Standard function - Githubissues

strengejacke / sjPlot

sjPlot - Data Visualization for Statistics in Social Science

https://strengejacke.github.io/sjPlot

609 stars 93 forks source link

Standard function #94

Closed rubenarslan closed 8 years ago

rubenarslan commented 8 years ago

I use sjPlot to make coefficent and marginal effect plots for model comparisons in my robustness analyses. So I apply it to get coefficients (not plots) to various models, including lme4, nlme, lm, glm and brms.
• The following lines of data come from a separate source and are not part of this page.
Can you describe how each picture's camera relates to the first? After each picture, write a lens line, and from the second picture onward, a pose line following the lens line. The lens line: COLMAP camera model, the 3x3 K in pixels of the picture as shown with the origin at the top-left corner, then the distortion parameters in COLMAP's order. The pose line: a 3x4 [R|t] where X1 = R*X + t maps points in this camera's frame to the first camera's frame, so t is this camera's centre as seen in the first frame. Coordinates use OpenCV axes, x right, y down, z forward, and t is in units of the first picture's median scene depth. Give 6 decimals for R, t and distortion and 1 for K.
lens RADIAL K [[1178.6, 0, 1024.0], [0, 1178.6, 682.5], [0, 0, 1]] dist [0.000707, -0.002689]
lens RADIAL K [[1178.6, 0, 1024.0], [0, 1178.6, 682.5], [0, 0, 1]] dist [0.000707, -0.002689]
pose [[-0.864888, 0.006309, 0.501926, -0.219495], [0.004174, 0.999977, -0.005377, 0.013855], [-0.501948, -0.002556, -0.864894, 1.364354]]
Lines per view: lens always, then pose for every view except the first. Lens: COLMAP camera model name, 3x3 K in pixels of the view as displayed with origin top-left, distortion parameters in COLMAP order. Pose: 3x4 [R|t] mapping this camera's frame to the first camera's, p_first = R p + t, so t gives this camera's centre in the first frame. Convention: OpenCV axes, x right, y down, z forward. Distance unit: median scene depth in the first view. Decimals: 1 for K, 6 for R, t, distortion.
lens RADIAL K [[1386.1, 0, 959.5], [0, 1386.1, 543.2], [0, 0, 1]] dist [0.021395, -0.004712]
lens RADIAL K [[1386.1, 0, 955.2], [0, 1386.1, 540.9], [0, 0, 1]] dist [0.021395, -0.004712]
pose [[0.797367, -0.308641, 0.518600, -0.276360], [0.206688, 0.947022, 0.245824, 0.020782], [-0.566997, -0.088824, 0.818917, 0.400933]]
However, the coef output is not standardised, e.g. sjp.lm yields an object called df with columns such as "Beta" and "lower" while sjp.lmer yields an object called mydf with columns such as "OR" and "lower.CI". This makes rbinding coefficients from different approaches a bit bothersome.

A good counter-example and the reason I'm using sjPlot, not broom, is sjp.int. I can basically throw anything at sjp.int and get a result in the same format. I would love to have such a tidy function for fixed effects of (generalized) linear (mixed) models too, currently I use a function which switches based on the fit's class and then tidies up the resulting df.

I could probably switch to broom for this, or maybe you could build on it too?

sjPlot commented 8 years ago

Yes, this was something in my mind all the time, however, with lower priority. What would be a good and genereic naming convention for data frame columns? If you have any suggestions, please let me know.

rubenarslan commented 8 years ago

I think for coefficients you could probably go with broom's convention, it has served me well and the package seems to be getting a lot of support.

Moreover, by using a generic function and building on broom you could also support models that you haven't considered yet (e.g. stanfit), at least for simple things like coefficient plots.

I don't know so much about the internals of your marginal effect plots, but you use effects and lsmeans a lot, right?

sjPlot commented 8 years ago

Yes, and one major initial intention to wrtie the sjPlot package was to tidy up data or fitted models to prepare for plotting and minimize effort with ggplot-syntax - a kind of combination or integration of broom and ggplot. ;-)

sjPlot commented 8 years ago

A quick and easy way would be setting the column names just before returning the data frame from the function. This would require no internal changes and would be a safe method.

rubenarslan commented 8 years ago

Yeah that is how I currently quick-fix it, it's just a bit ugly.

get_coefs = function(fit, model_name) {
if (class(fit) == "lm") {
      obj_coef = tryCatch({sjp.lm(fit, printPlot = F)$df }, error = function(e) { cat_message(e, "danger") })
      obj_coef$pv = NULL
      names(obj_coef) = c("x","OR", "lower.CI", "upper.CI", "p")
      obj_coef$grp = obj_coef$sorting = obj_coef$fade =  NA
      obj_coef = obj_coef[, c("OR", "lower.CI", "upper.CI", "p", "grp", "sorting", "x", "fade", "Window", "Predictor")]
      obj_coef
    }
    else {
      obj_coef = tryCatch({suppressMessages(suppressWarnings(sjp.lmer(fit, type = 'fe', showIntercept = F, printPlot = F)$mydf)) }, error = function(e) { cat_message(e, "danger") })
      obj_coef
  }
}

It's not urgent for me, and actually in this case (where I'm suppressing the plots anyway), I could just as well use broom. I just thought it might make sense in the long run to switch to broom for you too, so you can focus more on the automagic plots.

sjPlot commented 8 years ago

I will also harmonize the return value name to data and add a class attribute sjPlot to all functions that return a "harmonized" data frame. Column order may vary, though.

sjPlot commented 8 years ago

I don't know so much about the internals of your marginal effect plots, but you use effects and lsmeans a lot, right?

Yes, why did you ask? Is there an easy way of supporting more model types in combination with broom?

rubenarslan commented 8 years ago

I don't know. There is broom::augment(fit, newdata = newdata), but I don't know exactly how powerful it is. It has methods for lme, merMod, lm and glm at least, but not all give standard errors or CI.

But generating the newdata for marginal effects is also a task that has been daunting for me in the past.